THE PROBLEM
Copy out every line of the items below with no changes.

(Extracted items)
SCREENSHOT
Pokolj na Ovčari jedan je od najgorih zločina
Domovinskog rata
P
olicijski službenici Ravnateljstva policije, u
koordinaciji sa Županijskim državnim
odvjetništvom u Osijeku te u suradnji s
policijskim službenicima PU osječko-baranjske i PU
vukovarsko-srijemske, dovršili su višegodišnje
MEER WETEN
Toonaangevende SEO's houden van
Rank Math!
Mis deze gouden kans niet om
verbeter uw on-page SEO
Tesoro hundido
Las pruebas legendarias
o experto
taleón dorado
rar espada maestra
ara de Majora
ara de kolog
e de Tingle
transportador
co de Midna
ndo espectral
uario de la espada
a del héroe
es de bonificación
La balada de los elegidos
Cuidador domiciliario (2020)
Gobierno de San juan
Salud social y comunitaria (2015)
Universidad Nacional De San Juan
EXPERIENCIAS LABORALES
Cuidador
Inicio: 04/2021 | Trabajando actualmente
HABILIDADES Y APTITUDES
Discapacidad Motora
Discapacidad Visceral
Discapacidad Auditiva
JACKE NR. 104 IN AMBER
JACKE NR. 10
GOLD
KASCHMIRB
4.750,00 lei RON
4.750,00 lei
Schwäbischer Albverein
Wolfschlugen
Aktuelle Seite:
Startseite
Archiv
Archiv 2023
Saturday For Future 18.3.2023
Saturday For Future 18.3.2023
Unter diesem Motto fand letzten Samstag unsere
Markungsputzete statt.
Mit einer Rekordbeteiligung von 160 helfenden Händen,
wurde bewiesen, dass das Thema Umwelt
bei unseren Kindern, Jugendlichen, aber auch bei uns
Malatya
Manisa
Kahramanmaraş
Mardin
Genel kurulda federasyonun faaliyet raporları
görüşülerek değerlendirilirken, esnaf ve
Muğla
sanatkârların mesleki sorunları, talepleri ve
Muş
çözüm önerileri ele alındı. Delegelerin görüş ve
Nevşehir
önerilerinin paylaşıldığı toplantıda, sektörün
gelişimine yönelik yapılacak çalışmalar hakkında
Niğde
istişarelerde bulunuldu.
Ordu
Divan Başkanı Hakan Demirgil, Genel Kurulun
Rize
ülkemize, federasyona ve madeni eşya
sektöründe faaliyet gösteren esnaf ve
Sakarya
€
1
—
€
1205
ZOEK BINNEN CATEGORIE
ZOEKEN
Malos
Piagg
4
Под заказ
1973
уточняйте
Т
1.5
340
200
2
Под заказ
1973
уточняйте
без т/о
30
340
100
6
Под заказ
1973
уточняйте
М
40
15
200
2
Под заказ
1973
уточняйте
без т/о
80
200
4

SOLUTION TO THE EXERCISE
SCREENSHOT
Pokolj na Ovčari jedan je od najgorih zločina
Domovinskog rata
P
olicijski službenici Ravnateljstva policije, u
koordinaciji sa Županijskim državnim
odvjetništvom u Osijeku te u suradnji s
policijskim službenicima PU osječko-baranjske i PU
vukovarsko-srijemske, dovršili su višegodišnje
MEER WETEN
Toonaangevende SEO's houden van
Rank Math!
Mis deze gouden kans niet om
verbeter uw on-page SEO
Tesoro hundido
Las pruebas legendarias
o experto
taleón dorado
rar espada maestra
ara de Majora
ara de kolog
e de Tingle
transportador
co de Midna
ndo espectral
uario de la espada
a del héroe
es de bonificación
La balada de los elegidos
Cuidador domiciliario (2020)
Gobierno de San juan
Salud social y comunitaria (2015)
Universidad Nacional De San Juan
EXPERIENCIAS LABORALES
Cuidador
Inicio: 04/2021 | Trabajando actualmente
HABILIDADES Y APTITUDES
Discapacidad Motora
Discapacidad Visceral
Discapacidad Auditiva
JACKE NR. 104 IN AMBER
JACKE NR. 10
GOLD
KASCHMIRB
4.750,00 lei RON
4.750,00 lei
Schwäbischer Albverein
Wolfschlugen
Aktuelle Seite:
Startseite
Archiv
Archiv 2023
Saturday For Future 18.3.2023
Saturday For Future 18.3.2023
Unter diesem Motto fand letzten Samstag unsere
Markungsputzete statt.
Mit einer Rekordbeteiligung von 160 helfenden Händen,
wurde bewiesen, dass das Thema Umwelt
bei unseren Kindern, Jugendlichen, aber auch bei uns
Malatya
Manisa
Kahramanmaraş
Mardin
Genel kurulda federasyonun faaliyet raporları
görüşülerek değerlendirilirken, esnaf ve
Muğla
sanatkârların mesleki sorunları, talepleri ve
Muş
çözüm önerileri ele alındı. Delegelerin görüş ve
Nevşehir
önerilerinin paylaşıldığı toplantıda, sektörün
gelişimine yönelik yapılacak çalışmalar hakkında
Niğde
istişarelerde bulunuldu.
Ordu
Divan Başkanı Hakan Demirgil, Genel Kurulun
Rize
ülkemize, federasyona ve madeni eşya
sektöründe faaliyet gösteren esnaf ve
Sakarya
€
1
—
€
1205
ZOEK BINNEN CATEGORIE
ZOEKEN
Malos
Piagg
4
Под заказ
1973
уточняйте
Т
1.5
340
200
2
Под заказ
1973
уточняйте
без т/о
30
340
100
6
Под заказ
1973
уточняйте
М
40
15
200
2
Под заказ
1973
уточняйте
без т/о
80
200
4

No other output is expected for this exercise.